The realistic, high-resolution human portraits generated by AI systems in recent years have wowed the Internet. While speech-driven portrait animation techniques designed to bring these faces to life have emerged as a new focus in the research community, existing approaches tend to struggle with issues such as pose variations, emotional control, and facial landmarks.
In the new paper SPACEx: Speech-driven Portrait Animation with Controllable Expression, an NVIDIA research team introduces SPACEx — a speech-driven portrait animation framework with controllable emotional expression. The novel approach generates high-resolution and expressive videos with controllable subject pose, emotion and expression intensity; and achieves state-of-the-art performance for speech-driven portrait image animation.

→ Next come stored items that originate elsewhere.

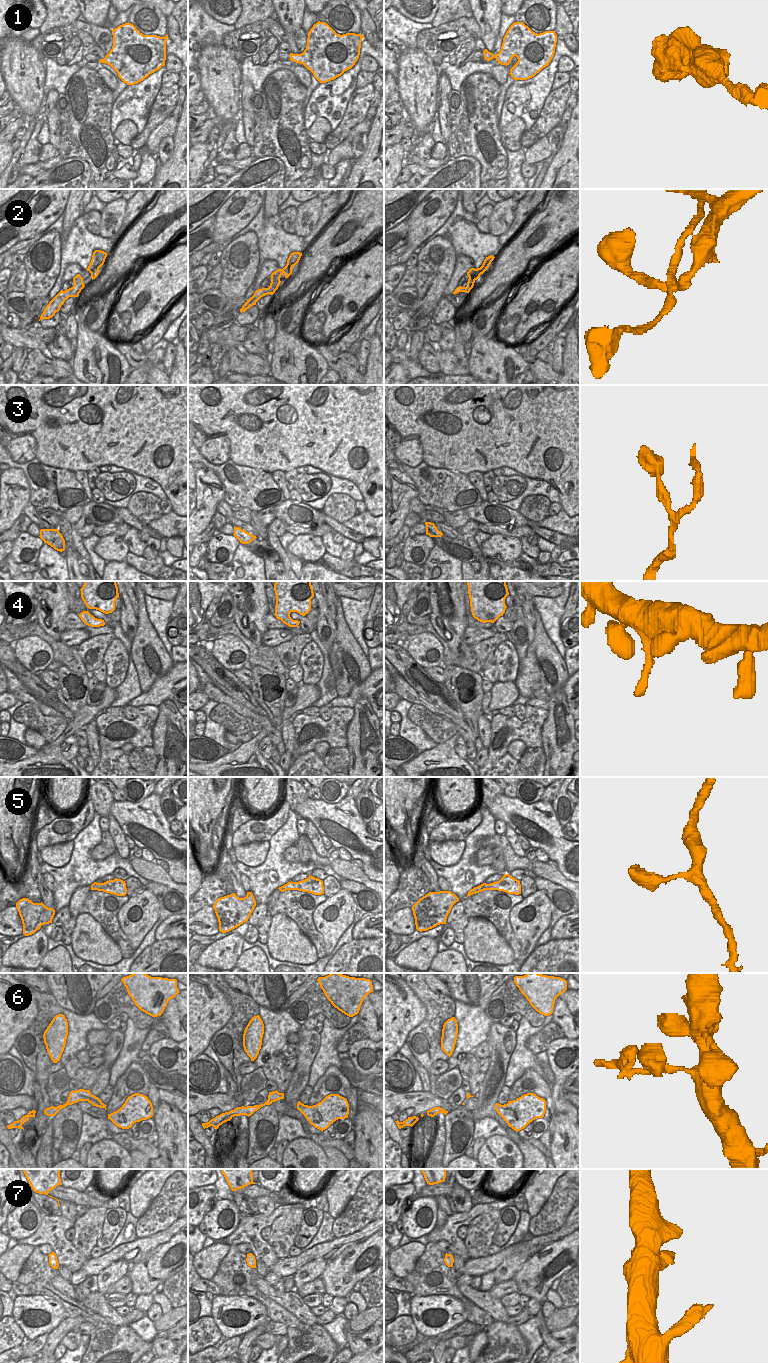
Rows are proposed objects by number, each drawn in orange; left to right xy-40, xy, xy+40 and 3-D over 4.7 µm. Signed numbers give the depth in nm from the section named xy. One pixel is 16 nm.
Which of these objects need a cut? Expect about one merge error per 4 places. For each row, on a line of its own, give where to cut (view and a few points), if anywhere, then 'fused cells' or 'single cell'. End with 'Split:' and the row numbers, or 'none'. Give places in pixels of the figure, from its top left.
1: cut none; single cell
2: cut xy+40 (474, 269), (474, 277), (476, 279); fused cells
3: cut none; single cell
4: cut none; single cell
5: cut none; single cell
6: cut none; single cell
7: cut none; single cell
Split: 2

The team summarizes their main contributions as follows:
- We achieve state-of-the-art quality for speech-driven portrait image animation. SPACEx provides better quality in terms of FID and landmark distances compared to previous methods while also generating higher-resolution output videos.
- Our method can produce realistic head poses while also being able to transfer poses from another video. It also offers increased controllability by utilizing facial landmarks as an intermediate stage, allowing manipulations such as blinking, eye gaze control, etc.
- For the same set of inputs, our method allows for the manipulation of the emotion labels and their corresponding intensities in the output video.


SPACEx takes a speech clip and a single face image as input, and users can further condition the output video by adding an emotion label (happy, sad, surprise, fear). The framework decomposes tasks into three stages to improve interpretability and fine-grained controllability. In the first stage, Speech2Landmarks, the model predicts facial landmark motions in a normalized space based on the input image, speech and emotion label. In the second, Landmarks2Latents stage, the per-frame posed facial landmarks are translated into latent keypoints. Given the input image and per-frame posed facial landmarks, a pretrained image-based facial animation model, face-vid2vid, outputs an animated 512×512 resolution video in the final synthesis stage.

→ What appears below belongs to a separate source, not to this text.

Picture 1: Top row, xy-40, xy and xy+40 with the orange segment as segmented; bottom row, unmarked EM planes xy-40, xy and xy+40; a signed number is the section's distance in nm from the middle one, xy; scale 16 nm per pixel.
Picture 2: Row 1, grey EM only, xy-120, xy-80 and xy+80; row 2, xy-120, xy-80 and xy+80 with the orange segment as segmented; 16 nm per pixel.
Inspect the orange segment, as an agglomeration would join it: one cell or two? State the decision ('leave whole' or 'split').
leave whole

The team introduces a novel emotion conditioning technique that uses feature-wise linear modulation layers (FiLM, Perez et al., 2017) to enable controllable emotional expression and intensities in the generated video. In the Speech2Landmarks network, FiLM modulates the audio features and the initial landmark input. In the Landmarks2Latents network, FiLM is applied on the audio, landmarks, and the initial latent keypoint input.

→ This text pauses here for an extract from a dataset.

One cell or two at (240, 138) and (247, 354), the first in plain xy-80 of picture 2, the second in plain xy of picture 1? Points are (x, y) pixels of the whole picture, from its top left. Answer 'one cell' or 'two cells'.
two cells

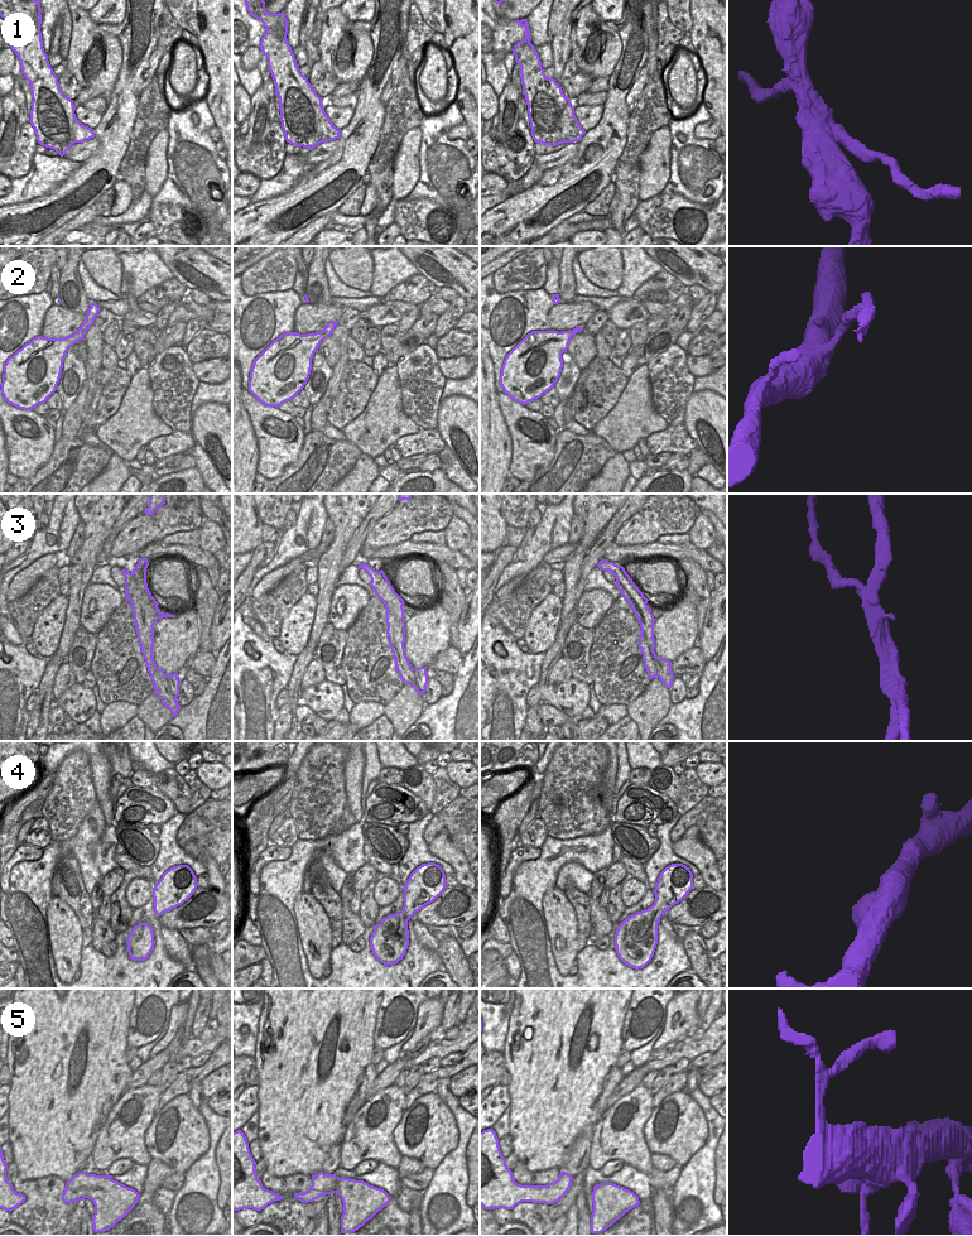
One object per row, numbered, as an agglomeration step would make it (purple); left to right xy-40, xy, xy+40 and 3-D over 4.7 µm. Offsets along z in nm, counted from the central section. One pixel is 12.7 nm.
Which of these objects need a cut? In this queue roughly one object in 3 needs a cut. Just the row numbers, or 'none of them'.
1, 2, 3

In their empirical study, the team compared SPACEx to Wav2Lip, MakeItTalk, and Talking Face-PC-AVS (PC-AVS) baselines on various talking-head video generation tasks. In the evaluations, SPACEx achieved the best performance in terms of FID and landmark distances while generating higher resolution output videos with superior facial expression controllability.
The team believes SPACEx’s capabilities could open promising new avenues in video conferencing, gaming, and media synthesis.
Sample videos and additional information are available on the project website: https://deepimagination.cc/SPACEx/. The paper SPACEx: Speech-driven Portrait Animation with Controllable Expression is on arXiv.
Author: Hecate He | Editor: Michael Sarazen, Chain Zhang

We know you don’t want to miss any news or research breakthroughs. Subscribe to our popular newsletter Synced Global AI Weekly to get weekly AI updates.
great blog
To improve interpretability and fine-grained controllability, the framework divides tasks into three stages.
The forum content that you shared with me has provided me with a significant amount of knowledge that is useful. I really hope you’ll start posting updates more frequently.
Afternoon. In my opinion online gaming helped me a lot, especially cs go. then the constant communication with strangers, albeit in voice chat, helped me get rid of the feeling of loneliness. In addition, I found a new hobby. I actively collect skins for awp or sometimes buy them like mac 10 neon rider. It really takes my mind off sad thoughts.
Now there are many games, but at the same time, I often see low-quality 2D and 3D animation. In order to avoid such problems that really worsen the overall experience of the game, I recommend contacting experienced outsourced developers https://ilogos.biz/2d-game-art-outsoursing/ . This is the best way to get a quality result.
Visit ttps://modfunda.com/ today and revolutionize your app and gaming experience with our extensive range of modded APKs. Unleash the power of mods and take your digital journey to the next level!
Check out ‘
9animes‘ for an unbeatable anime experience. Their vast collection and easy-to-navigate interface will not disappoint you. Highly recommended!